Security & Privacy Policy

1. Who We Are

CastleFX is a brand and platform operated by Castle Currency Management, Inc. (“CCM,” “we,” “us,” or “our”). CCM is incorporated in the State of Texas and provides currency strategy services, consulting, educational content, currency risk management resources, customer support, website operations, and related business services. CCM also facilitates access to and supports currency exchange and global payment transaction services on behalf of its clients.

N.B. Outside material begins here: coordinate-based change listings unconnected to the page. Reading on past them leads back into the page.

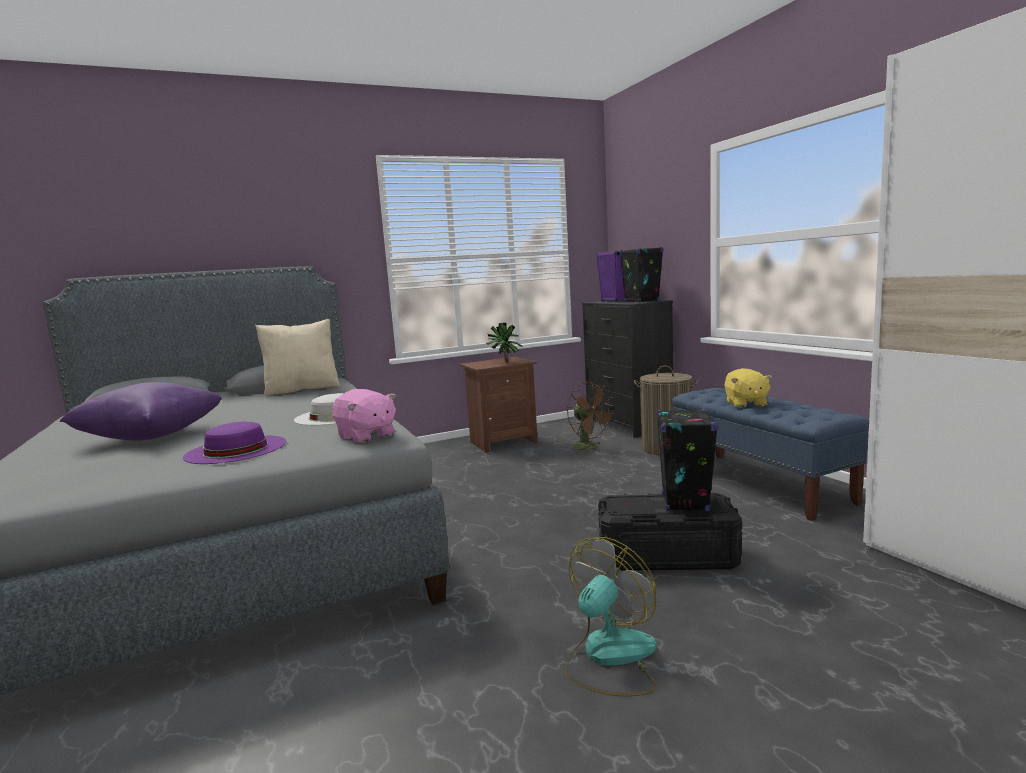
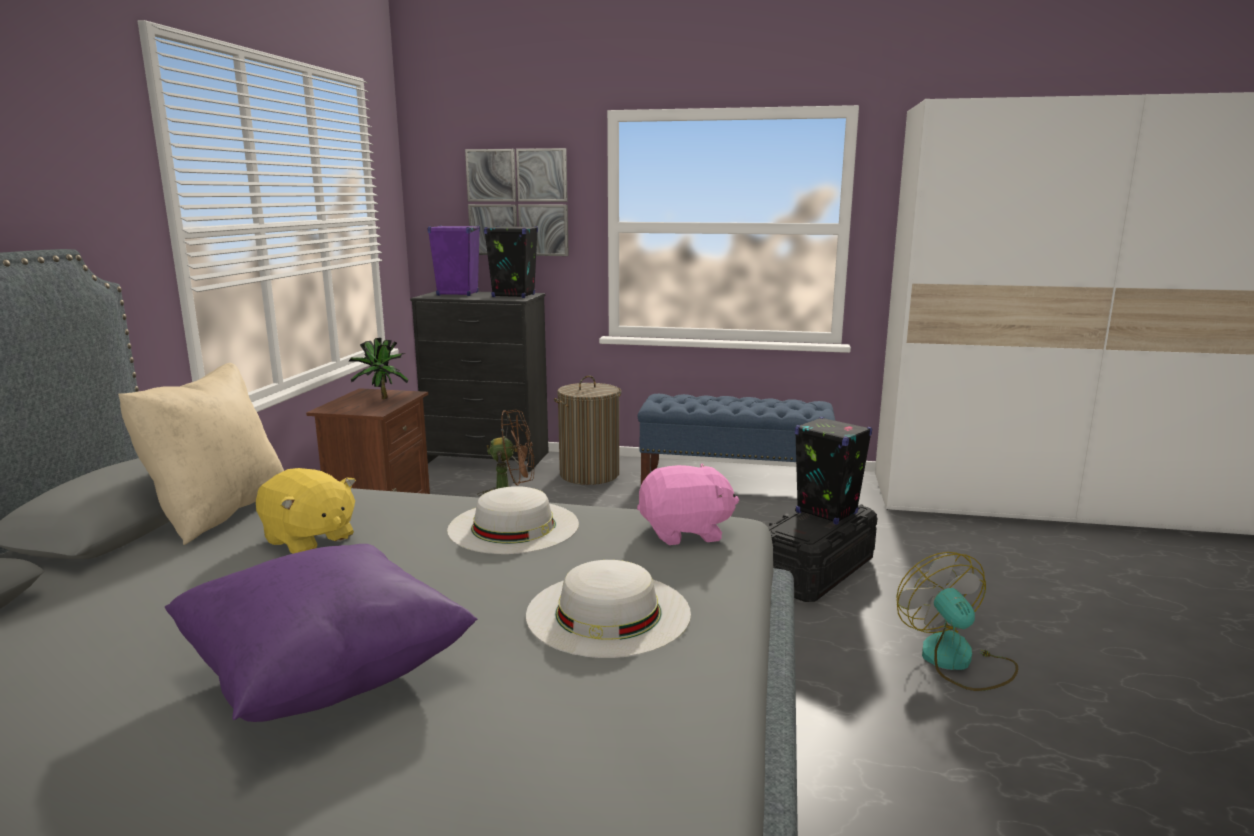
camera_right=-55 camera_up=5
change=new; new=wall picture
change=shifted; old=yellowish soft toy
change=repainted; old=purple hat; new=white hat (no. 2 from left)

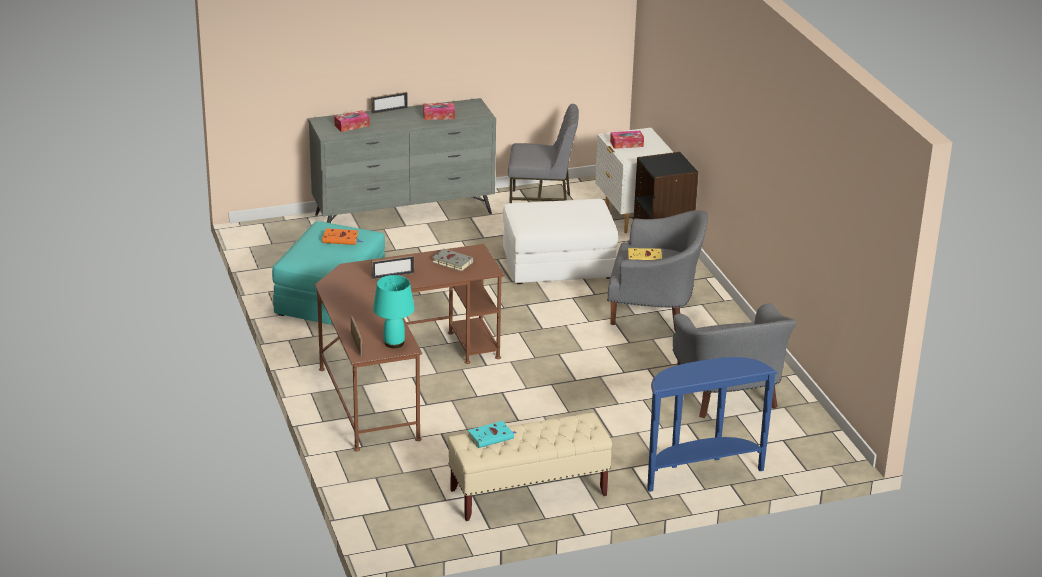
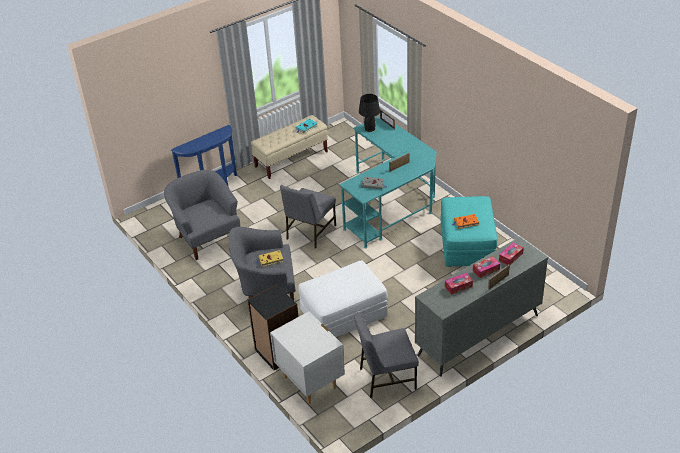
camera_right=165 camera_up=10
change=new; new=greyish chair (no. 1 from left)
change=shifted; old=box of tissues (no. 3 from left in the first image); new=box of tissues (no. 2 from left)
change=repainted; old=brown desk table; new=turquoise desk table
change=repainted; old=turquoise tabletop lamp; new=black-coloured tabletop lamp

Currency exchange, payment, settlement, compliance, and related transaction services are executed through regulated third-party service providers, including Corpay. CCM manages client relationships, provides strategy guidance, supports clients through the transaction process, and liaises with service providers on behalf of clients. Trade execution, fund movement, settlement, and regulatory compliance activities are performed by the applicable regulated service provider. CCM supports clients throughout the process and acts as the primary relationship manager for CastleFX clients.

Castle Currency Exchange Inc. (“CCFX”) is a separate legal entity under common ownership that operates independently in Canada. CCFX is not a division, subsidiary, or agent of CCM. Certain Canadian referral, white-label, and legacy customer relationships are managed directly by CCFX. CCM provides certain services to CCFX under a separate services agreement.

This Security & Privacy Policy explains how we collect, use, disclose, and safeguard your information when you visit castlefx.com or use our services. By using the CastleFX website or services, you consent to the practices described in this policy. If you do not agree with these practices, please do not use our website or services.

Customer information may be shared with regulated service providers for identity verification, compliance, transaction processing, settlement, and regulatory reporting purposes.

2. Information We Collect

We collect information in several ways depending on how you interact with us.

Business Information:

• Company name, business address, and registration documents
• Ownership and director information
• Banking and payment details required to process currency transactions
• Transaction history

Personal Information:

• Name, address, telephone number, and email address
• Date of birth where required for identity verification
• Government-issued identification
• Beneficial ownership information and compliance documentation
• Communications you send us via our contact form, email, or phone
• Registration details for workshops, webinars, or consulting sessions
• Subscription preferences and service configuration settings

Technical Information:

• IP address, browser type, and operating system
• Pages visited, time spent on pages, and referring URLs
• Device identifiers and approximate geographic location (country/region level)
• Login history and platform activity logs
• Cookies and similar tracking technologies (see Section 10)

Transaction Information:

• Payment details, currency transactions, and beneficiary information
• Funding account information and settlement details

3. How We Use Your Information

We use the information we collect for the following purposes:

• To open and maintain accounts and verify customer identity
• To provide currency exchange, payment processing, and advisory services you have requested
• To deliver currency strategy subscription content, rate alerts, and educational materials
• To manage your account, process transactions, and communicate account-related updates
• To respond to your inquiries, support requests, or feedback
• To process payments for subscriptions and consulting services via our payment processor (Stripe)
• To schedule and deliver booked consulting appointments and workshops
• To meet anti-money laundering and know-your-customer requirements
• To improve our website, services, and communications based on usage analytics
• To send you relevant service announcements and, with your consent, marketing communications
• To comply with applicable legal, regulatory, and reporting obligations
• To detect, investigate, and prevent fraudulent transactions or other prohibited activities
• To administer strategy subscriptions, alert services, workshops, consulting engagements, and other CastleFX services.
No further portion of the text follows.